Paus Fransiskus meminta bertemu Presiden Rusia, Vladimir Putin di Moskow untuk membahas perang di Ukraina. Dalam wawancaranya yang dipublikasikan pada Selasa (3/5), Paus mengutarakan keinginannya bertemu Putin sebagai upaya menghentikan perang. Namun Paus belum mendapat jawaban dari Moskow terkait permintan tersebut.
Paus Fransiskus mengatakan dia membuat tawaran itu sekitar tiga minggu setelah serangan Rusia, melalui sekretaris negara Vatikan, Kardinal Pietro Parolin.

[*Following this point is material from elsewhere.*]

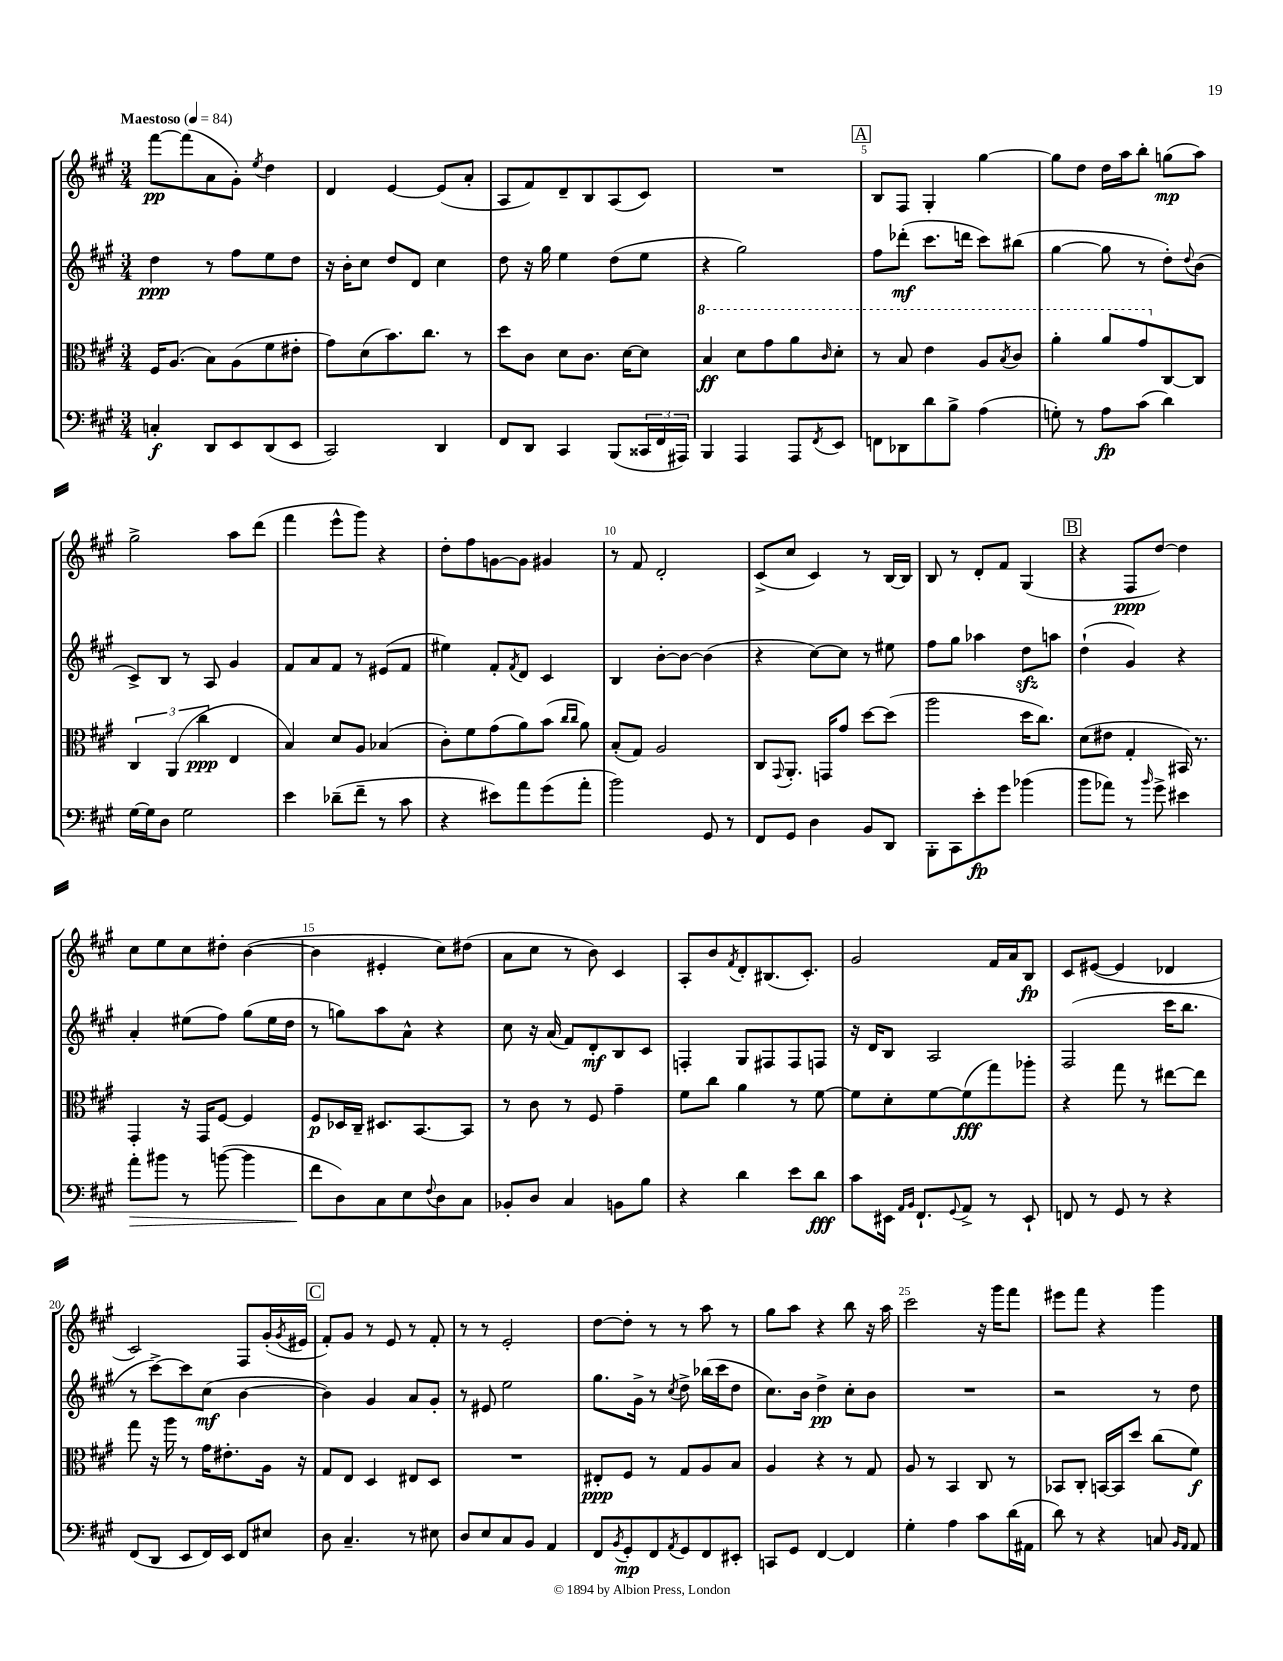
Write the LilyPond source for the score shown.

Para pemimpin Vatikan selama beberapa dekade berusaha mengunjungi Moskow sebagai bagian dari upaya lama untuk memulihkan hubungan dengan Gereja Ortodoks Rusia, yang berpisah dengan Roma lebih dari 1.000 tahun yang lalu. Tapi undangan belum pernah datang.
“Tentu saja, pemimpin Kremlin perlu menyediakan beberapa peluang. Tetapi kami masih belum mendapat tanggapan dan kami masih mendorong, bahkan jika saya khawatir Putin tidak dapat dan tidak ingin mengadakan pertemuan ini pada saat ini,” kata Francis seperti dikutip oleh surat kabar Corriere della Sera.

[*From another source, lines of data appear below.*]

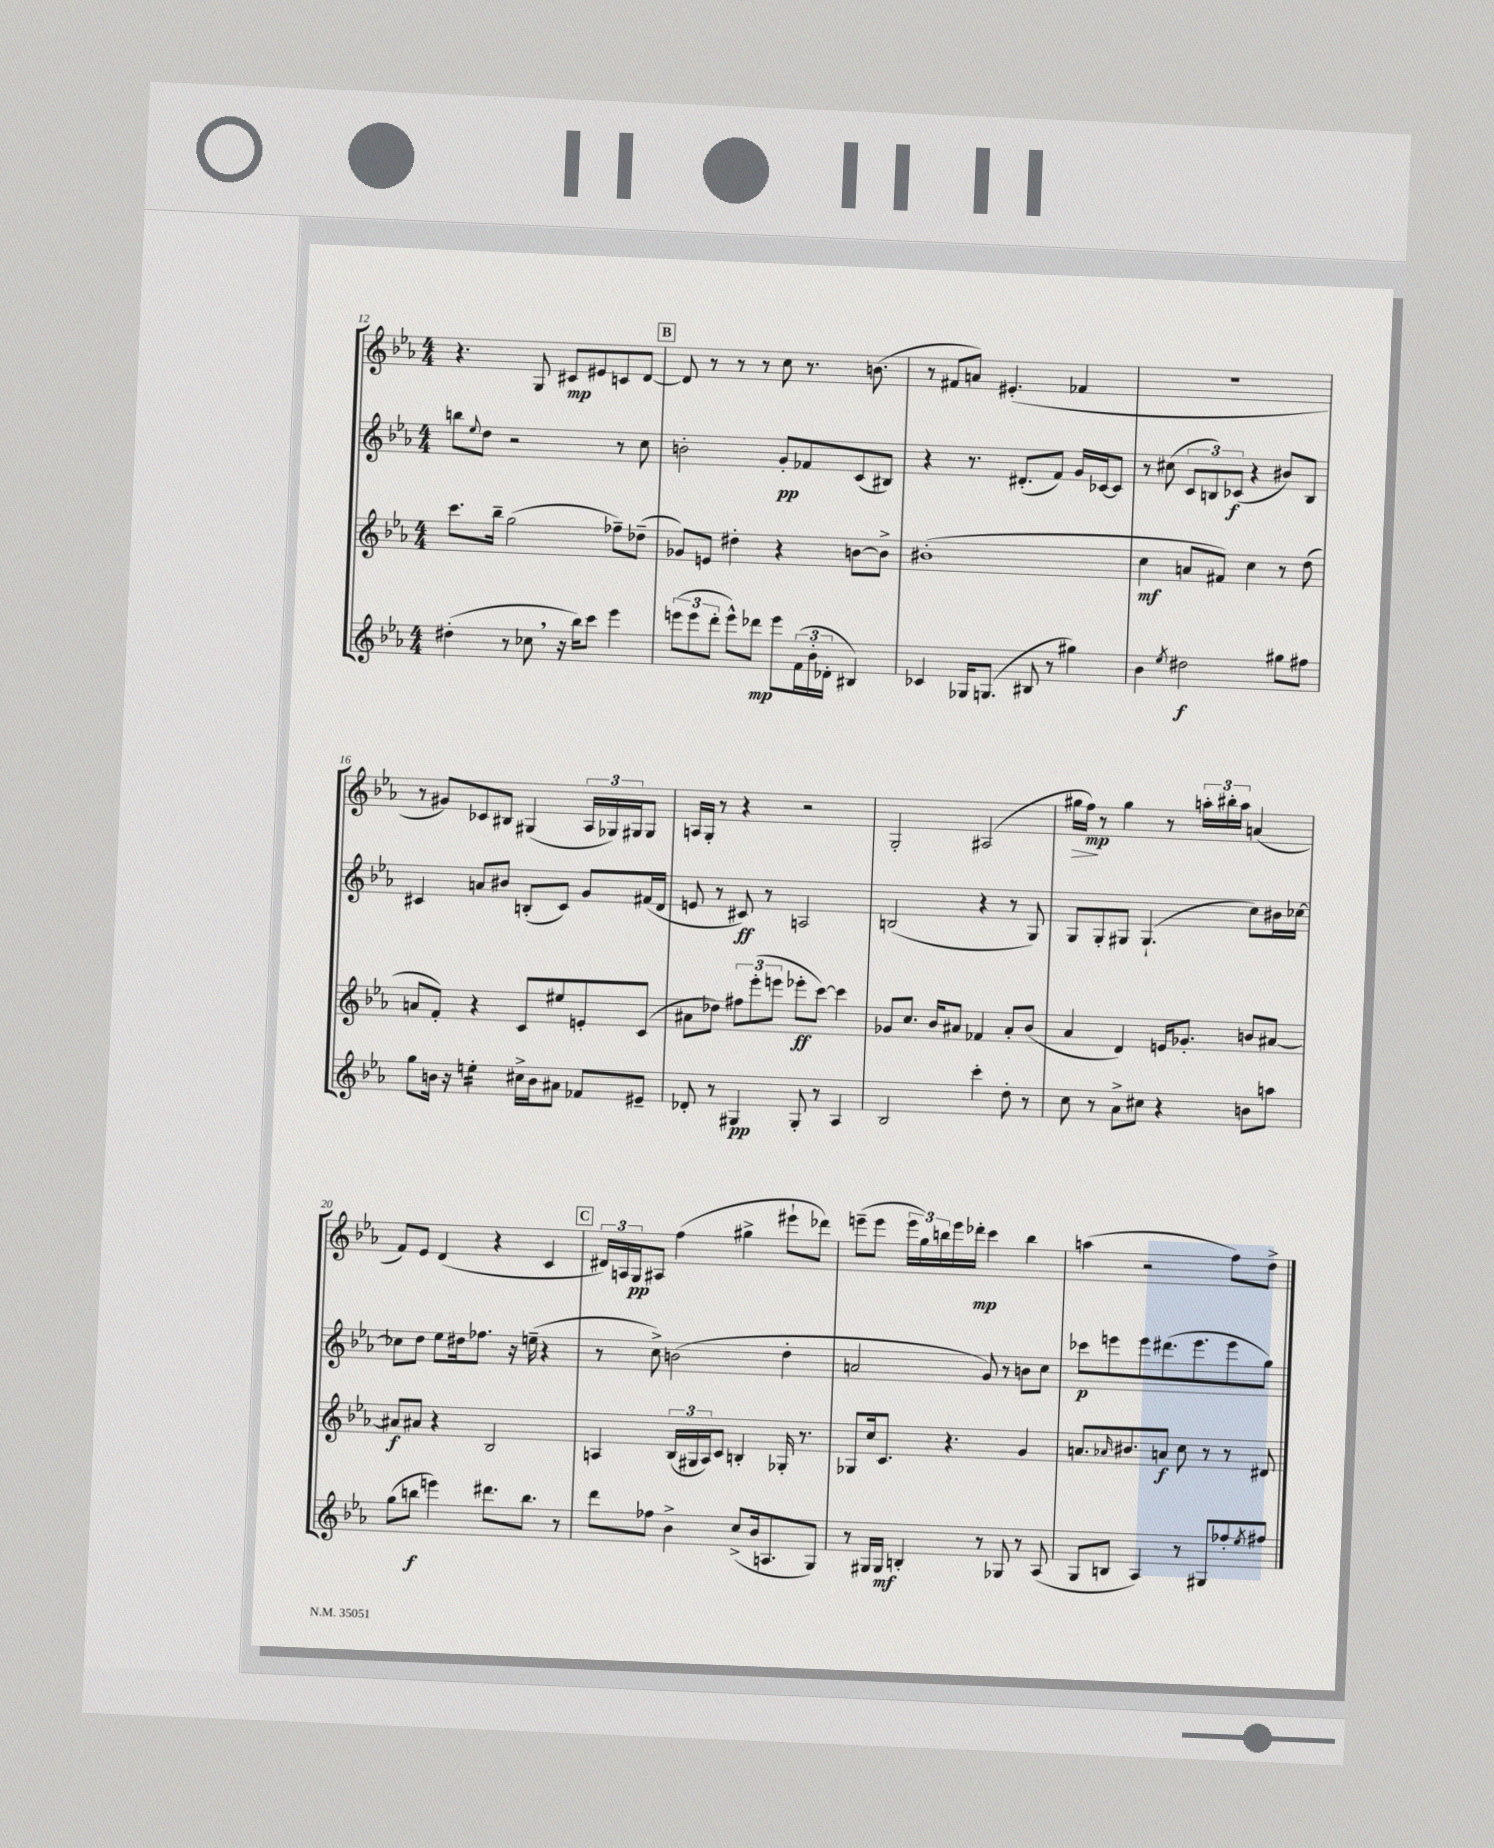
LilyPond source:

<<
\new StaffGroup <<
\new Staff = "s0" {
    \clef treble \key ees \major \numericTimeSignature \time 4/4
    r4. g8 cis'8\mp eis'8 c'8 d'8~ |
    \mark \markup { \box "B" } d'8 r8 r8 r8 c''8 r8. b'8.( |
    r8 fis'8 a'8) eis'4.-.( fes'4 |
    R1 |
    r8 gis'8) ces'8 bis8 gis4( \tuplet 3/2 { aes16 ges16) gis16 } gis8 |
    a16 g16-. r8 r4 r2 |
    g2-. ais2( |
    gis''16\> f''16\mp\!) r8 gis''4 r8 \tuplet 3/2 { a''16-. bis''16-. a''16 } a'4( |
    f'8) ees'8 d'4( r4 c'4 |
    \mark \markup { \box "C" } \tuplet 3/2 { dis'16) a16 g16\pp } ais8 f''4( gis''4-> eis'''8-! des'''8) |
    e'''8--( e'''8 \tuplet 3/2 { e'''16 g''16) b''16 } e'''16 des'''16-.\mp c'''4 b''4 |
    a''4( r2 f''8) d''8-> \bar "|." |
}
\new Staff = "s1" {
    \clef treble \key ees \major \numericTimeSignature \time 4/4
    b''8 \appoggiatura { ees''8 } d''8 r2 r8 c''8 |
    \mark \markup { \box "B" } b'2-. g'8-.\pp fes'8 c'8( bis8) |
    r4 r8. dis'8.-.( f'8) g'16 ces'16~ ces'8 |
    r8 cis''8( \tuplet 3/2 { c'8 b8) ces'8\f( } r4 bis'8) b8 |
    cis'4 a'8 bis'8 b8-.( cis'8) g'8 fis'16( d'16 |
    e'8 r8 cis'8\ff) r8 a2 |
    b2( r4 r8 g8) |
    g8 g8-. gis8 gis4.-!( c''8) bis'16 ces''16~ |
    ces''8 d''8 ees''8 dis''16 fes''8. r16 e''16--( r4 |
    \mark \markup { \box "C" } r8 c''8->) b'2( d''4-. |
    a'2 g'8) r8 b'8 c''8 |
    ces'''8\p e'''8 e'''8 dis'''8.( e'''8. e'''8 g''8) \bar "|." |
}
\new Staff = "s2" {
    \clef treble \key ees \major \numericTimeSignature \time 4/4
    c'''8. bes''16-- g''2( fes''8--) des''8--( |
    \mark \markup { \box "B" } ges'8) e'8 dis''4-. r4 b'8~ b'8-> |
    bis'1-.( |
    c''4\mf a'8 fis'8) c''4 r8 d''8( |
    a'8 f'8-.) r4 c'8 eis''8 e'8-. c'8( |
    ais'8 des''8) \tuplet 3/2 { fis''8 ees'''8-.( e'''8 } ees'''8-.\ff c'''8~) c'''4 |
    ges'8 c''8. bes'16 ais'8 fes'4 ais'8-. bes'8( |
    aes'4 d'4) e'16 ges'8.-. b'8 ais'8~ |
    ais'8\f ais'8 r4 bes2 |
    \mark \markup { \box "C" } a4 \tuplet 3/2 { bes16( gis16 a16) } c'8 b4-. ges16-. r8. |
    ges8 c''16 c'8. r4. g'4 |
    a'8. \grace { aes'16 } bis'8. a'8\f c''8 r8 r8 dis'8 \bar "|." |
}
\new Staff = "s3" {
    \clef treble \key ees \major \numericTimeSignature \time 4/4
    dis''4-.( r8 ces''8 \breathe r16 bes''16) c'''8 ees'''4 |
    \mark \markup { \box "B" } \tuplet 3/2 { e'''8( e'''8 d'''8-. } e'''8-^) des'''8\mp e'''8 \tuplet 3/2 { f'16( bes'16-. des'16-. } bis4) |
    ces'4 ges16 g8.( bis8 r8 gis''4) |
    bes'4 \acciaccatura { ees''8 } dis''2\f gis''8 fis''8 |
    g''8 b'16 r16 e''4:16-. cis''16-> b'16 ais'8 fes'8 eis'8-- |
    des'8-. r8 gis4\pp gis8-. r8 aes4 |
    bes2 c'''4-. d''8-. r8 |
    c''8 r8 aes'8-> cis''8 r4 b'8 a''8 |
    g''8( b''8\f e'''4) dis'''8. b''8. r8 |
    \mark \markup { \box "C" } d'''8 fes''8 bes'4-> c''8->( bes'16 a8. g8) |
    r8 gis16 gis16\mf b4-. r8 ges8 r8 aes8( |
    g8 b8 aes4) r8 gis8 fes''8-. \acciaccatura { ees''8 } fis''8 \bar "|." |
}
>>
>>
\layout { \context { \Score currentBarNumber = #12 } }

Fransiskus ingat dia berbicara pada bulan Maret dengan kepala Gereja Ortodoks Rusia, Patriark Kirill, selama 40 menit melalui konferensi video dan untuk paruh pertama “dengan kertas di tangan, dia membaca semua pembenaran untuk perang.
“Saya mendengarkan dan mengatakan kepadanya: ‘Saya tidak mengerti semua ini. Saudara, kita bukan ulama negara, kita tidak bisa menggunakan bahasa politik, tetapi bahasa Yesus. Untuk ini kita perlu menemukan jalan damai, untuk menghentikan tembakan senjata.’”
Paus Fransiskus memberikan beberapa wawancara akhir-akhir ini kepada media yang ramah yang menekankan seruannya untuk mengakhiri perang dan inisiatif untuk memberikan bantuan kemanusiaan kepada Ukraina.
Dia telah membela keputusannya untuk tidak menyebut Putin atau Rusia secara terbuka, dengan mengatakan Paus tidak melakukannya.
Tapi dia dengan bebas menyebut nama Putin dalam wawancaranya kepada harian Corriere, dan sepertinya menyamakan pembantaian di Ukraina dengan genosida di Rwanda seperempat abad yang lalu.
“Kebrutalan seperti itu, bagaimana kamu tidak mencoba menghentikannya? Dua puluh lima tahun yang lalu di Rwanda kami melihat hal yang sama,” katanya seperti dikutip Associated Press.